What to do: Return every line in the records below that contains the string "threshold". Case counts.

***** Rows *****

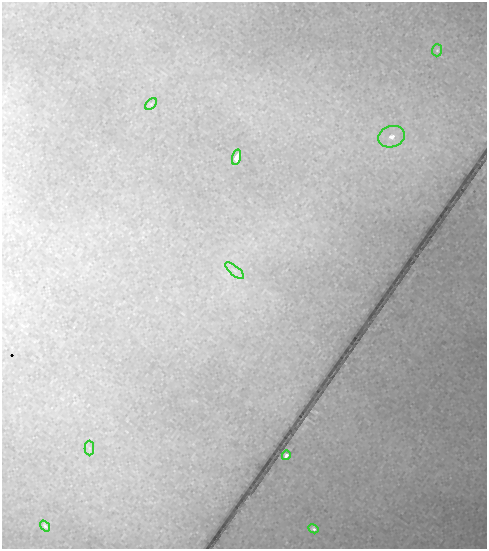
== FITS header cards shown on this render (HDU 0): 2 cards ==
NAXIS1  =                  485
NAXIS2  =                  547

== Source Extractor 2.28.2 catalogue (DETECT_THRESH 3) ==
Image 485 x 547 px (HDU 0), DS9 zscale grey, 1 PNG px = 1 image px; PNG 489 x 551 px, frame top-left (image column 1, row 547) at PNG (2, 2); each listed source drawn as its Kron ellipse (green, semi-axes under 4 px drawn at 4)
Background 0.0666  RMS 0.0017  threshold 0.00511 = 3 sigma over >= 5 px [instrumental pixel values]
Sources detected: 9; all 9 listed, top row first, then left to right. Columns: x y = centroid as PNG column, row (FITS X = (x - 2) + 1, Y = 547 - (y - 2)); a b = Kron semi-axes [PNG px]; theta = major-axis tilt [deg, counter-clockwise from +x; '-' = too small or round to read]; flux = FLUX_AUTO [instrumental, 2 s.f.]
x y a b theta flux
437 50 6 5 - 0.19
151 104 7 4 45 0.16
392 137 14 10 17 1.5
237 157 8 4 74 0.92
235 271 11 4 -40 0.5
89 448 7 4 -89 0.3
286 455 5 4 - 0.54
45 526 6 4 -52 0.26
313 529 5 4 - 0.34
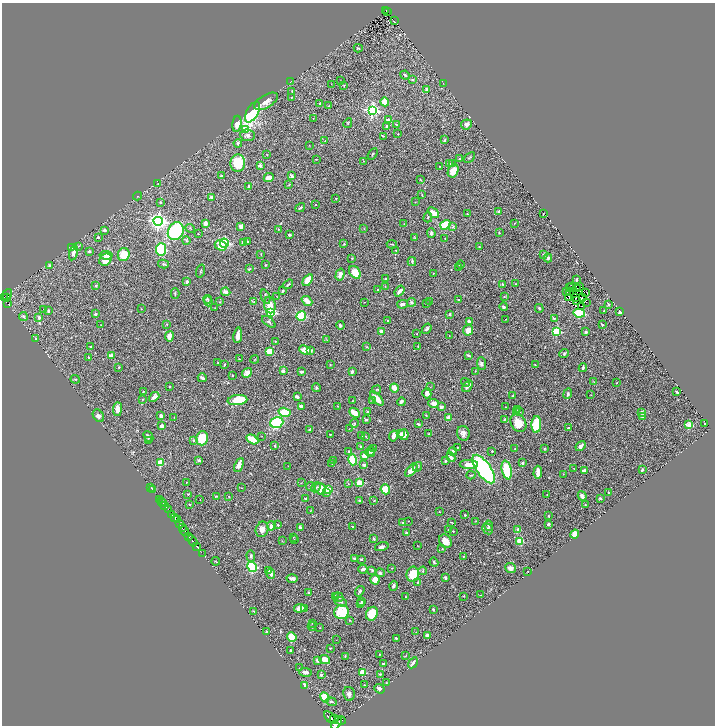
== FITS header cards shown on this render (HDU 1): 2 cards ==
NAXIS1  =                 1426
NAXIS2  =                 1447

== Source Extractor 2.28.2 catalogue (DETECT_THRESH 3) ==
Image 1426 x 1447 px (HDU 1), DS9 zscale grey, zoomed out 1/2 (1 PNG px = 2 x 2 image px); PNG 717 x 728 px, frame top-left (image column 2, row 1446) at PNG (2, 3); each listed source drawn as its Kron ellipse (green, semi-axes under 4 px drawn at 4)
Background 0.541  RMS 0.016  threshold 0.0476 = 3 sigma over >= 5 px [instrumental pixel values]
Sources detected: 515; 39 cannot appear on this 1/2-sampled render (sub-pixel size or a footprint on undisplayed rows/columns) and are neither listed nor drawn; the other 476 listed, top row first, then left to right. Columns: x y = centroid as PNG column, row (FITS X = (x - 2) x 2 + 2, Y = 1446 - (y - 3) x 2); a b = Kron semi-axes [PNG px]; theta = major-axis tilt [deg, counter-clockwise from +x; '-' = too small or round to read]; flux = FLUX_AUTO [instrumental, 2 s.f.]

*****
***** Rows *****

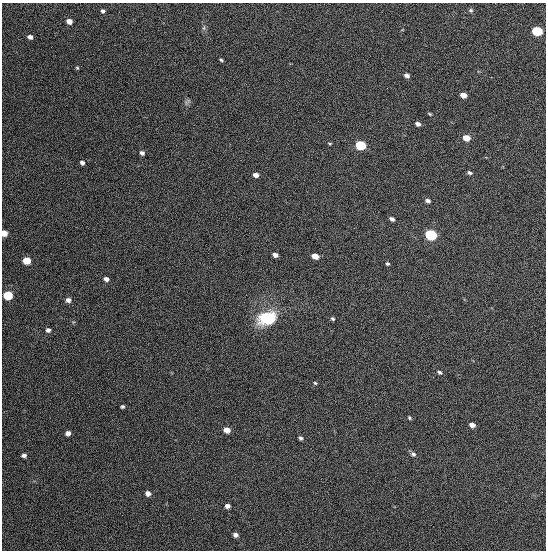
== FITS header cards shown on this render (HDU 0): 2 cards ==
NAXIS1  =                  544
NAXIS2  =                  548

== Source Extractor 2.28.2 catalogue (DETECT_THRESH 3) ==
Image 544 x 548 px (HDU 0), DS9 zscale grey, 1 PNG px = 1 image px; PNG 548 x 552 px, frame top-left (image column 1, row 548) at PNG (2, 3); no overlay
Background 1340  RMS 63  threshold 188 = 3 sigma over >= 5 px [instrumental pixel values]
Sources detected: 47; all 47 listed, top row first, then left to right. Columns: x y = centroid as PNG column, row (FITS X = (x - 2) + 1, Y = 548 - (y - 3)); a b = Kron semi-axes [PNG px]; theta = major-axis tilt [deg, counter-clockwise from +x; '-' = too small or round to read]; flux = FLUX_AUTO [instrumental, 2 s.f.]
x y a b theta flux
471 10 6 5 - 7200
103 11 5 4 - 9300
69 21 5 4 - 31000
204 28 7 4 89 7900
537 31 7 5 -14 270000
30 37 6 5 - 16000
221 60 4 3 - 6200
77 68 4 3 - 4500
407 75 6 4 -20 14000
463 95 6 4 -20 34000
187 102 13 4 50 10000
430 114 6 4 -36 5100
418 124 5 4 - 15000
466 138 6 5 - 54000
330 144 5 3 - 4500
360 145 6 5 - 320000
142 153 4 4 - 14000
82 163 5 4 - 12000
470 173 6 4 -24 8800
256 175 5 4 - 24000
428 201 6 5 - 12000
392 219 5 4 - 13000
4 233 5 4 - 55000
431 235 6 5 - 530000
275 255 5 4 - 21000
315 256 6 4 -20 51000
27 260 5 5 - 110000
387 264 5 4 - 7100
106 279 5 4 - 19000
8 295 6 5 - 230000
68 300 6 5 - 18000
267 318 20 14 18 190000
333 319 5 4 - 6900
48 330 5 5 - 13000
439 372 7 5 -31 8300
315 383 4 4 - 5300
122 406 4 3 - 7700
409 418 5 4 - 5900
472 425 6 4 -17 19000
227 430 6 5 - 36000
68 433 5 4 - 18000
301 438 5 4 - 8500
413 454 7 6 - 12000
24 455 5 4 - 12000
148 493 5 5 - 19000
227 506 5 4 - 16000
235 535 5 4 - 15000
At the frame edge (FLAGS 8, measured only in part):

*****

Answer:
Background 0.0666  RMS 0.0017  threshold 0.00511 = 3 sigma over >= 5 px [instrumental pixel values]
Background 0.541  RMS 0.016  threshold 0.0476 = 3 sigma over >= 5 px [instrumental pixel values]
Background 1340  RMS 63  threshold 188 = 3 sigma over >= 5 px [instrumental pixel values]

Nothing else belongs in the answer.